Background: Despite successful functional neurosurgery, patients suffering from epilepsy or Parkinson’s disease may experience postoperative psychological distress and social maladjustments. Difficulties in coping with postoperative changes, even positive ones, have shown to be related to patients’ presurgery cognitive representations (i.e., expectations, hope, abstract vs. concrete representations). The aim of this study was to develop an instrument assessing various key features of surgery outcomes’ representations, namely the Preoperative Hope and Expectations Questionnaire, PHEQ.
Methods: Participants were patients (n = 50) diagnosed with Parkinson’s disease (n = 25) or epilepsy (n = 25), candidates for functional neurosurgery (i.e., Deep brain stimulation, anterior temporal lobectomy). At 2-3 weeks before the planned surgery, they were administrated items assessing their actual state, preoperative expectations, and hope regarding surgery outcomes. They also completed measures assessing optimism, quality of life and mood.

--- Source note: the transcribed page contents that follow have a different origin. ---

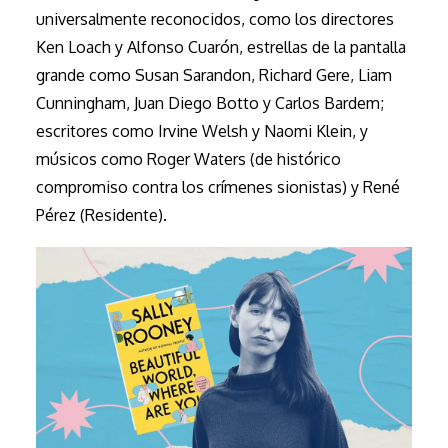
universalmente reconocidos, como los directores
Ken Loach y Alfonso Cuarón, estrellas de la pantalla
grande como Susan Sarandon, Richard Gere, Liam
Cunningham, Juan Diego Botto y Carlos Bardem;
escritores como Irvine Welsh y Naomi Klein, y
músicos como Roger Waters (de histórico
compromiso contra los crímenes sionistas) y René
Pérez (Residente).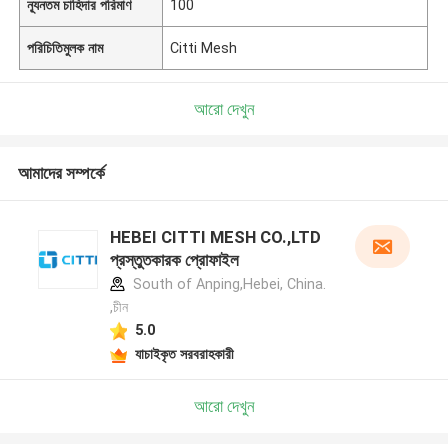
ন্যূনতম চাহিদার পরিমাণ
100
পরিচিতিমুলক নাম
Citti Mesh
আরো দেখুন
আমাদের সম্পর্কে
HEBEI CITTI MESH CO.,LTD
প্রস্তুতকারক প্রোফাইল
South of Anping,Hebei, China.
,চীন
5.0
যাচাইকৃত সরবরাহকারী
আরো দেখুন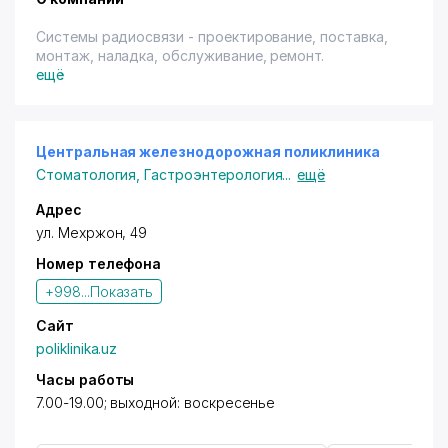
Системы радиосвязи - проектирование, поставка,
монтаж, наладка, обслуживание, ремонт.
ещё
Центральная железнодорожная поликлиника
Стоматология
,
Гастроэнтерология
...
ещё
Адрес
ул. Мехржон
, 49
Номер телефона
+998...
Показать
Сайт
poliklinika.uz
Часы работы
7.00-19.00; выходной: воскресенье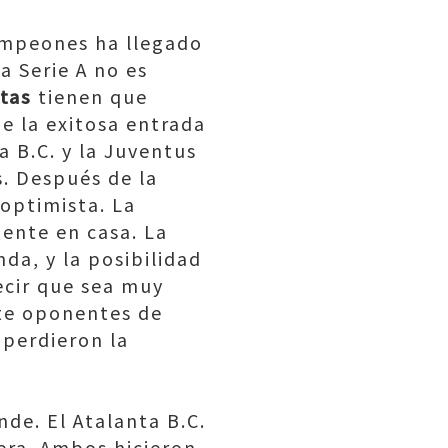
Campeones ha llegado
la Serie A no es
atas
tienen que
e la exitosa entrada
ta B.C. y la Juventus
s. Después de la
 optimista. La
ente en casa. La
da, y la posibilidad
ecir que sea muy
nte oponentes de
 perdieron la
nde. El Atalanta B.C.
uera. Ambos hicieron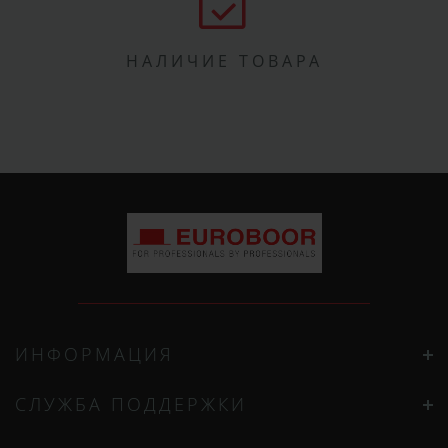
НАЛИЧИЕ ТОВАРА
ИНФОРМАЦИЯ
СЛУЖБА ПОДДЕРЖКИ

Results: Exploratory analysis resulted in a 16-item version of the PHEQ composed of two factors (abstract representations, including psychological well-being and concrete representations, such as functional aspects of everyday functioning). The PHEQ demonstrated high internal consistency and good convergent validity. Patients were more prone to express postoperative improvements in terms of hope rather than expectations. They generally focused on concrete rather than abstract features, although patients with Parkinson’s disease had higher abstract future-oriented representations.
Conclusions: The PHEQ presents satisfactory psychometric properties and may be considered as a reliable instrument for research and clinical practice.